Kudüs krizinde yalnız kalan ABD iyice "hırçın" ve "agresif" bir tarza yöneldi.
Tam da Trump yönetiminin açıkladığı yeni güvenlik stratejisinin "ekonomik çıkarı ve askeri gücü" her şeyin önüne koyan yaklaşımına uygun olarak.

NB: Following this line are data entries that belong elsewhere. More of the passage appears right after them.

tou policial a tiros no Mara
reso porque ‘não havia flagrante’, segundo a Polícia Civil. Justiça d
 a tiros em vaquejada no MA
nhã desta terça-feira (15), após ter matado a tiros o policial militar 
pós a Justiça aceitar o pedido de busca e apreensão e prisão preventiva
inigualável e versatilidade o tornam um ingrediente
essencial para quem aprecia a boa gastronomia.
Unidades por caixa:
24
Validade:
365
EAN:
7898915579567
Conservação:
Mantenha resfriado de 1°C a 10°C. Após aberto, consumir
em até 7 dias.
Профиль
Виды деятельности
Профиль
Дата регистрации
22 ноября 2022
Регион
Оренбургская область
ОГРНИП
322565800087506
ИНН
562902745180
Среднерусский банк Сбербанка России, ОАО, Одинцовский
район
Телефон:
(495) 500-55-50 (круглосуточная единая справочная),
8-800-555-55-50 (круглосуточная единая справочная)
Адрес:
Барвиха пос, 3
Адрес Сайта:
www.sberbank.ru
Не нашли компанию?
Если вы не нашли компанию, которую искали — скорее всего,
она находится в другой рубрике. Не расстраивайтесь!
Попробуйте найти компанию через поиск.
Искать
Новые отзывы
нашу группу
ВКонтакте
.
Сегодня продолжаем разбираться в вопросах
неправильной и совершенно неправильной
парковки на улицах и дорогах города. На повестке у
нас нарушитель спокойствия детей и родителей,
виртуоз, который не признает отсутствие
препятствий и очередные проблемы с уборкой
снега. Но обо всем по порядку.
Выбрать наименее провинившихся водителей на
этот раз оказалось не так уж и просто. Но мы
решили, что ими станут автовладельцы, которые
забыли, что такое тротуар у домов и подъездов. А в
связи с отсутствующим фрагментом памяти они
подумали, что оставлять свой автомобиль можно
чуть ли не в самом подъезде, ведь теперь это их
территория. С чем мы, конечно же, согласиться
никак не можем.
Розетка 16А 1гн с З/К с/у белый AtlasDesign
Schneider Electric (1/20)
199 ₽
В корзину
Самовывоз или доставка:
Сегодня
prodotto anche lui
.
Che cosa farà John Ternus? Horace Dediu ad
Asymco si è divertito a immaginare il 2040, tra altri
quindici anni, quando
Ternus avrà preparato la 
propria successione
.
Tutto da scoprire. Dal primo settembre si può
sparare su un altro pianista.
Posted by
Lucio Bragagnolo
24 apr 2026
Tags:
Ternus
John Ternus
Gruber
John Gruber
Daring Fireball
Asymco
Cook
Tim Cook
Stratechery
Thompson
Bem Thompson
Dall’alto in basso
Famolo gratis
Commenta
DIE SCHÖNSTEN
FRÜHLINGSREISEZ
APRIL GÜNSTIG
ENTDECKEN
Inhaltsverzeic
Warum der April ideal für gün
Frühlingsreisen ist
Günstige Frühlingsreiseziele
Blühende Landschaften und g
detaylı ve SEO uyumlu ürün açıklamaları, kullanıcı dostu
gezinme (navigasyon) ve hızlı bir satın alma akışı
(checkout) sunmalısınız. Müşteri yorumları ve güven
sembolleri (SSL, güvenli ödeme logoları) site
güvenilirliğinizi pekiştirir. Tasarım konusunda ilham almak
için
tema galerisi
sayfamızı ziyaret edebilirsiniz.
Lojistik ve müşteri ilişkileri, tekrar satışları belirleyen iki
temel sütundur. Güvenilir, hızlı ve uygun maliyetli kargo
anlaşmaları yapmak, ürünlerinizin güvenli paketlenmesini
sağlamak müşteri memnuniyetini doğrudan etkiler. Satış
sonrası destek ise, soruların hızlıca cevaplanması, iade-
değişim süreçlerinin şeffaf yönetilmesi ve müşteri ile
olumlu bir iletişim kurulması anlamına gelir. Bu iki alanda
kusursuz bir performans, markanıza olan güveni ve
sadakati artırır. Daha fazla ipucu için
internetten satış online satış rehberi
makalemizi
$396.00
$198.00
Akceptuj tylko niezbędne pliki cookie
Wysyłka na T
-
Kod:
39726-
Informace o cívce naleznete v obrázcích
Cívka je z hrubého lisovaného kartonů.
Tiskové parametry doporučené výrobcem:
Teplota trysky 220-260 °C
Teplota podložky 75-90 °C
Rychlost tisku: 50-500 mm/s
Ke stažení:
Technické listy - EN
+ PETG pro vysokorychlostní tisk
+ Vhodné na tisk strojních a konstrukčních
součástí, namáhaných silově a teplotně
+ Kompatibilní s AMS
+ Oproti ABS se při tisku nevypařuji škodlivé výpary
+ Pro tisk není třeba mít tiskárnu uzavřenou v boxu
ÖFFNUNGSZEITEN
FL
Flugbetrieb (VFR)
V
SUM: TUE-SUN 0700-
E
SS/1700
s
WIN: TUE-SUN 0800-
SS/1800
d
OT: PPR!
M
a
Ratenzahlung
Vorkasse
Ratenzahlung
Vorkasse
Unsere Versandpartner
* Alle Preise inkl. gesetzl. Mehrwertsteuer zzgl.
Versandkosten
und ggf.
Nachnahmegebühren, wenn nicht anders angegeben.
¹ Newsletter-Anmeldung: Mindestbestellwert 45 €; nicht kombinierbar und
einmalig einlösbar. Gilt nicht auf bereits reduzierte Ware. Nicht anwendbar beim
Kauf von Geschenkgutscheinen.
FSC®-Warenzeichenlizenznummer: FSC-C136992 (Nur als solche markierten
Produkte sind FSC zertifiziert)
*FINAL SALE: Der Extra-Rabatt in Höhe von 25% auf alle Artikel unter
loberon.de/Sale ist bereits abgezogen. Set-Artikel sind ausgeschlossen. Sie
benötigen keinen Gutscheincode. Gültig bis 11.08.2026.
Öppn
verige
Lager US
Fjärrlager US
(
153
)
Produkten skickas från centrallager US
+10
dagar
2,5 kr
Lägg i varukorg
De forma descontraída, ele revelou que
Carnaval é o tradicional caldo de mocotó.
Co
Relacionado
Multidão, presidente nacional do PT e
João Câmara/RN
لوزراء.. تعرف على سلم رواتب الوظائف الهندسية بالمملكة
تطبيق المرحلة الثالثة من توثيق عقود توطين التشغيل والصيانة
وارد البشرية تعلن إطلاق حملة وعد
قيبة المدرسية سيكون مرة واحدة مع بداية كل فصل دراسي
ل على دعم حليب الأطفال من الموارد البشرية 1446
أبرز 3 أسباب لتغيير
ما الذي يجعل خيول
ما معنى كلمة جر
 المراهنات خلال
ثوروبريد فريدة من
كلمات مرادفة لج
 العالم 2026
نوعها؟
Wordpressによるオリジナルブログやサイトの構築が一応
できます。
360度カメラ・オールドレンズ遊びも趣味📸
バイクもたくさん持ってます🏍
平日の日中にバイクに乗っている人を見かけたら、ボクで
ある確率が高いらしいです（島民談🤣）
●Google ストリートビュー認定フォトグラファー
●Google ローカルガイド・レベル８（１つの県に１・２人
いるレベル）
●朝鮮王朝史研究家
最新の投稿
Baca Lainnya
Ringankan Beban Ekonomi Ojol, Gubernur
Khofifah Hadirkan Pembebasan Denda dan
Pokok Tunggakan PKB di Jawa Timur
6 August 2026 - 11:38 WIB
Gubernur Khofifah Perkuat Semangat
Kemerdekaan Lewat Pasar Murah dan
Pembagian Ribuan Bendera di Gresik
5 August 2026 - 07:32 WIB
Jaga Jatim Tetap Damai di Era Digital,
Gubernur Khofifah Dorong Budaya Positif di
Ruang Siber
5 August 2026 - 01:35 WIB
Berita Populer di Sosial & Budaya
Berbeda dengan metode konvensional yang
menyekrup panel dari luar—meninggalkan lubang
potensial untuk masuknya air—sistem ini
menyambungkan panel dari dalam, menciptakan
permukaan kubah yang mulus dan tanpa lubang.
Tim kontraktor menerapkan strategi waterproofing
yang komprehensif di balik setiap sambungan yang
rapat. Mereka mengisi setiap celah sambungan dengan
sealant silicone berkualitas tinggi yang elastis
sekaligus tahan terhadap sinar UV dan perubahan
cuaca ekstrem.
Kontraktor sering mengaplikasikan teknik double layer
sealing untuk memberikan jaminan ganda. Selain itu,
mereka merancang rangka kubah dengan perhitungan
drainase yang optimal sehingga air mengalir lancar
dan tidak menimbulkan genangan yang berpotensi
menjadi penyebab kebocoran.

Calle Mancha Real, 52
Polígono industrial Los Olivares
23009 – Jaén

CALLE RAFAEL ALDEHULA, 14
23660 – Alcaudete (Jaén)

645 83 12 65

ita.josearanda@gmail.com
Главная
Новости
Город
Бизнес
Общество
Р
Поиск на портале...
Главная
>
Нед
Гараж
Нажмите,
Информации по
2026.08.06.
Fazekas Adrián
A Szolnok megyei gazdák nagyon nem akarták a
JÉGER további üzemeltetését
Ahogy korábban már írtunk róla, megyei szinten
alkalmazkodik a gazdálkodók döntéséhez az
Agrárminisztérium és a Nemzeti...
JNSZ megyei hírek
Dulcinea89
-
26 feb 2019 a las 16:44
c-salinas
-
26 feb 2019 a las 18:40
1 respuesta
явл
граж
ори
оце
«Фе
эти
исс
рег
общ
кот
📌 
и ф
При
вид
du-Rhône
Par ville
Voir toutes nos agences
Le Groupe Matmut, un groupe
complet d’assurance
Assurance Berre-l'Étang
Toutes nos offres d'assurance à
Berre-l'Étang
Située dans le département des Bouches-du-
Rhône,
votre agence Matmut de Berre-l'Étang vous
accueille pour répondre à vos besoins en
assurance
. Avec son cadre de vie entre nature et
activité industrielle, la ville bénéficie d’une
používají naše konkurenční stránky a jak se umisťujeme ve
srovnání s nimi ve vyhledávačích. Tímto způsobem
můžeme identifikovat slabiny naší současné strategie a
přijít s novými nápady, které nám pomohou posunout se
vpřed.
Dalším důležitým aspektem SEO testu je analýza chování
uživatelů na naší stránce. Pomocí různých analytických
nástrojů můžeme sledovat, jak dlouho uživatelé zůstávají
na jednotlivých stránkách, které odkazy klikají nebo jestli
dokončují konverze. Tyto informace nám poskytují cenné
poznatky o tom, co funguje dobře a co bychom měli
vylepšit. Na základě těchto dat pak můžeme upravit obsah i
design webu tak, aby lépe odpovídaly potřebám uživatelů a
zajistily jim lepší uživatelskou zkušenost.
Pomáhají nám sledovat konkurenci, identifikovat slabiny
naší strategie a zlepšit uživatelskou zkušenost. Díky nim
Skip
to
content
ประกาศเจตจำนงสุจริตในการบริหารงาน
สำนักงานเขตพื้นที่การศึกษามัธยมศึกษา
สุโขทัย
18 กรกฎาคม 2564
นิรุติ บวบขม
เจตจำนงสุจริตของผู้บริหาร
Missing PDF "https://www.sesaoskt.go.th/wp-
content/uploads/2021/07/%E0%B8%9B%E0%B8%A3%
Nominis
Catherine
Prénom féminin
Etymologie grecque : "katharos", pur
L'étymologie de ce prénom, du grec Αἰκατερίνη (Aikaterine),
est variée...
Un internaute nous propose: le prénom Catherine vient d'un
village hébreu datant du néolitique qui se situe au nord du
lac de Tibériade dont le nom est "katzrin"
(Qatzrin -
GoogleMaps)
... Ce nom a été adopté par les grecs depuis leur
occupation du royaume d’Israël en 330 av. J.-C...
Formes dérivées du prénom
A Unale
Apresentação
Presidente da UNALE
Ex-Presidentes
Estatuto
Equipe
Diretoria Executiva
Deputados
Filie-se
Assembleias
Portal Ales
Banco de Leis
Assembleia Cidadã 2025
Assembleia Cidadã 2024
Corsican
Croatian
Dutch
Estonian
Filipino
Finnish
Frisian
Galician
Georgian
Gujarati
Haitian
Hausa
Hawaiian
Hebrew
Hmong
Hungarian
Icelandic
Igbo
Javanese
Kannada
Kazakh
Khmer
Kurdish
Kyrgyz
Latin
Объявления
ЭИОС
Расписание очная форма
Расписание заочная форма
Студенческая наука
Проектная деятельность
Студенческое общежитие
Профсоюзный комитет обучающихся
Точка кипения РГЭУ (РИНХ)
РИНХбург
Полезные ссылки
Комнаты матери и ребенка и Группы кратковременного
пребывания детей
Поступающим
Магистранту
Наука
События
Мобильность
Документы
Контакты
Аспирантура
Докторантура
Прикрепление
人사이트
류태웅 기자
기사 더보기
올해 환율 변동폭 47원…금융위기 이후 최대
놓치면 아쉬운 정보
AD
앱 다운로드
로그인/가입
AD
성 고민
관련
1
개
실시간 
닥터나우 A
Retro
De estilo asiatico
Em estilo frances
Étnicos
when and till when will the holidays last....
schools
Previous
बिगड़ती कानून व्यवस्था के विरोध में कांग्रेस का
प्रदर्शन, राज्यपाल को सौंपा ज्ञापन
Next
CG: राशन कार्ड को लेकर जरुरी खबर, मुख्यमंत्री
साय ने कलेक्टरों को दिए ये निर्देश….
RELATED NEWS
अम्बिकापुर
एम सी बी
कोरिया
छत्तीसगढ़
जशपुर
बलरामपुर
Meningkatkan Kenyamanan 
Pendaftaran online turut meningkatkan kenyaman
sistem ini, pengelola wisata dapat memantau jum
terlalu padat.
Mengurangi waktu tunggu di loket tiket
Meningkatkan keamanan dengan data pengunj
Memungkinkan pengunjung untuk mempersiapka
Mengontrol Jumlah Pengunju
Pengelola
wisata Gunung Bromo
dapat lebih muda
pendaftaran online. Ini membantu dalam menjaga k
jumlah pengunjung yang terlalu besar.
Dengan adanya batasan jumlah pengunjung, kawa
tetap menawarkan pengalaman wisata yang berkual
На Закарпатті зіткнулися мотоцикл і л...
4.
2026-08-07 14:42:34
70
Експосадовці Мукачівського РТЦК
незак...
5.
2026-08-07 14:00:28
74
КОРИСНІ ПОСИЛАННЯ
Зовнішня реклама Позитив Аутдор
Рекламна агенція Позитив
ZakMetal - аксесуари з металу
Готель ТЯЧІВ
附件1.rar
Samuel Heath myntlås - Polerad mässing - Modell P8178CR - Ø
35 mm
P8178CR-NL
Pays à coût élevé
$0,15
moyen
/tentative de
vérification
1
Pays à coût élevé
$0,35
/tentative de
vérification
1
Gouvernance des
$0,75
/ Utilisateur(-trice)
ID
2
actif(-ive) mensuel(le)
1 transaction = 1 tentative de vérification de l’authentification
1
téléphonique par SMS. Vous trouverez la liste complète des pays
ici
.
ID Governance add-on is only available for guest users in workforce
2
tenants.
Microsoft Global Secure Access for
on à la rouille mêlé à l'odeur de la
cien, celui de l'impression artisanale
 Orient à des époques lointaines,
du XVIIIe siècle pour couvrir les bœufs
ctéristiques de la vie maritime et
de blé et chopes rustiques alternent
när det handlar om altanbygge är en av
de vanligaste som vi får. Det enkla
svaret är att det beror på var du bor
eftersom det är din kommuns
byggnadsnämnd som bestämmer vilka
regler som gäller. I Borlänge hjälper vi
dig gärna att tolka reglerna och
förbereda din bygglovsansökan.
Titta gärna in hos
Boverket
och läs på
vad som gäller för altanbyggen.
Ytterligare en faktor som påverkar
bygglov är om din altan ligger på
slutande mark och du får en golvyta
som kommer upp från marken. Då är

Genel Kurul oylaması öncesinde Trump, BM Daimi Temsilcisi N. Haley'in kullandığı örtülü tehdit söylemini "açık" hale getirdi. Karşı oy kullanacaklara "yardımları kesme" tehdidinde bulundu:
"Bizden yüz milyonlarca hatta milyarlarca dolar yardım alıyorlar. Sonra da bize karşı oy kullanıyorlar. Bu oyları izliyoruz. Bırakın bize karşı oy versinler. O zaman bir sürü parayı elimizde tutmuş oluruz."
Bu tehdidin muhatabı, ABD'nin Ortadoğu ve Afrika'da askeri ve ekonomik yardım yaptığı ülkeler. Özellikle kalkınma yardımı alan Afganistan, Ürdün, Pakistan, Kenya, Etiyopya, Suriye, Güney Sudan, Demokratik Kongo, Nijerya ve Irak gibi ülkeler baskı altına alındı.